Message pour la fête de Divali 2018 (autour du 7 nov.)

« Chrétiens et Hindous: en défense des personnes vulnérables de nos sociétés »

Chers Amis Hindous,

Le Conseil pontifical pour le dialogue interreligieux vous adresse ses salutations les plus cordiales et ses vœux priants alors que vous célébrez, le 7 novembre prochain, la fête de Deepavali [1]. Puissent les célébrations entourant cet évènement renforcer l’esprit d’amitié et de fraternité entre vous et rester source de paix et de joie dans vos familles et vos communautés !

Non seulement l’expérience directe, mais aussi les bulletins d’actualité et les portails web, témoignent chaque jour des difficultés quotidiennes des membres vulnérables de notre société : pauvres, infirmes, personnes âgées, handicapés, démunis, abandonnés et migrants, autant de marginalisés et d’exclus sur le plan social, religieux, culturel et linguistique. Les victimes d’abus et de violence, en particulier les femmes et les enfants, eux aussi largement impuissants et sans défense, sont souvent rejetés et ignorés par une société de plus en plus indifférente, voire insensible aux besoins et aux souffrances des hommes : partout dans le monde les plus vulnérables souffrent énormément. C’est à travers le prisme de ce contexte inquiétant que nous souhaitons partager avec vous une réflexion sur la manière dont nous, Hindous et Chrétiens, nous pouvons nous engager dans la défense, la protection et le soutien à ces personnes.

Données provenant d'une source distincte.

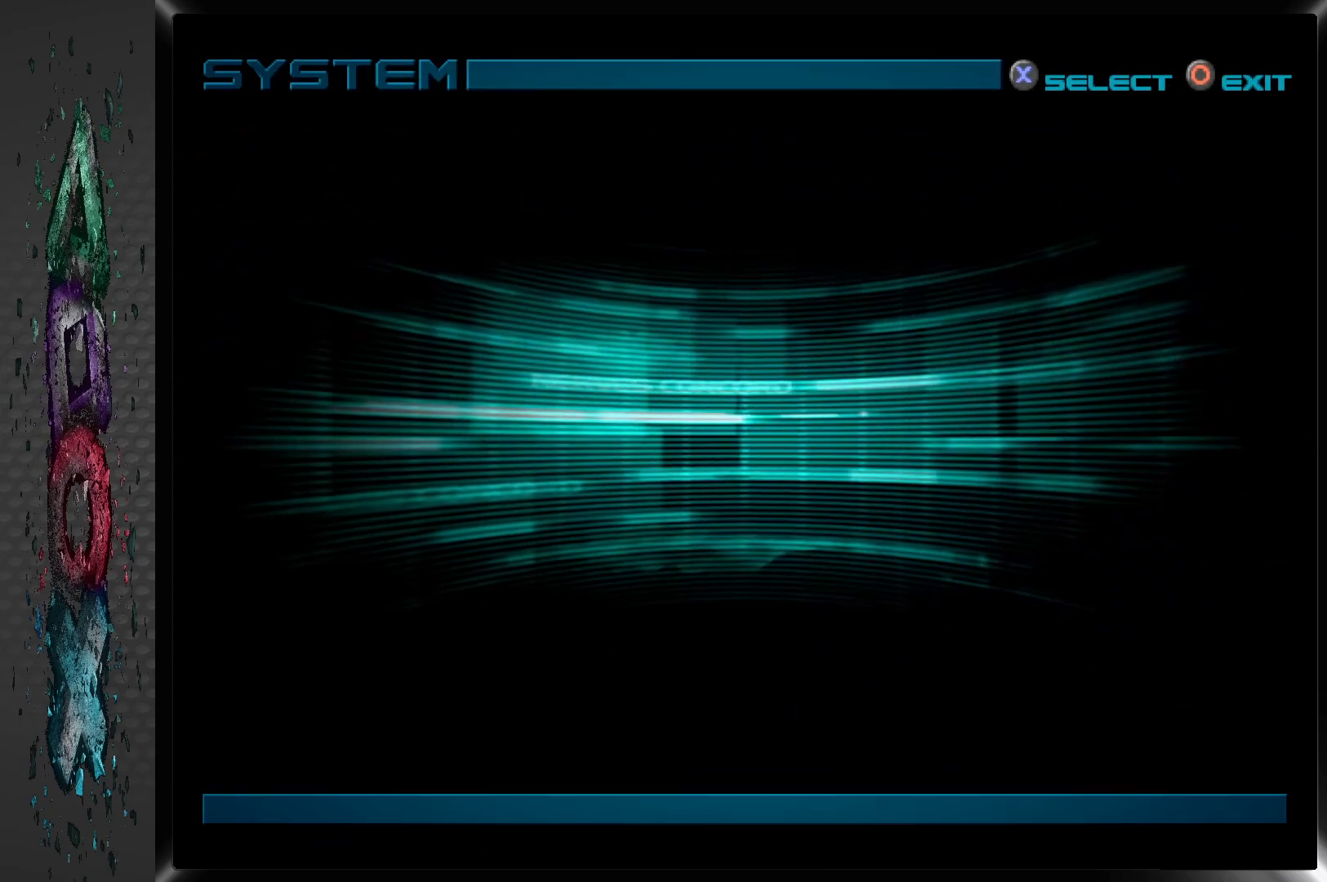
{"buttons": [], "left_stick": "center", "right_stick": "center", "events": []}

Le devoir moral de prendre soin des personnes vulnérables découle de notre conviction commune que nous sommes tous des créatures de Dieu et, par conséquent, des frères et des sœurs, égaux en dignité, responsables les uns des autres. Il a également sont origine dans la prise de conscience que nous sommes nous-mêmes parfois vulnérables, à la recherche de quelqu’un pour nous aider. Une conscience saine de notre condition humaine commune et de notre devoir moral envers les autres nous incite donc à promouvoir leur cause en faisant tout ce qui est en notre pouvoir pour alléger leurs souffrances, défendre leurs droits et restaurer leur dignité.

À cet égard, il ne plane aucun doute sur les efforts nombreux et louables déployés par des individus, des groupes et des communautés dans différentes parties du monde. Cependant, compte tenu du grand nombre de personnes vulnérables et de la complexité souvent associée au soulagement de leurs besoins, ces efforts peuvent apparaître comme une goutte dans l’océan. Pourtant, les occasions pour venir en aide sont toutes autour de nous, les vulnérabilités existant dans chaque communauté et société. Des efforts accrus, inspirés par le sens de la solidarité, sont nécessaires afin que se manifeste « la présence de frères et de sœurs qui se préoccupent d’eux, et ouvrant la porte de leur cœur et de leur vie, les considèrent comme des amis et des familiers. » (Pape François, Message pour la deuxième journée mondiale des pauvres, 18 novembre 2018). La véritable mesure de la civilisation de toute société n’est-elle pas celle de la manière dont elle traite ses membres les plus vulnérables ?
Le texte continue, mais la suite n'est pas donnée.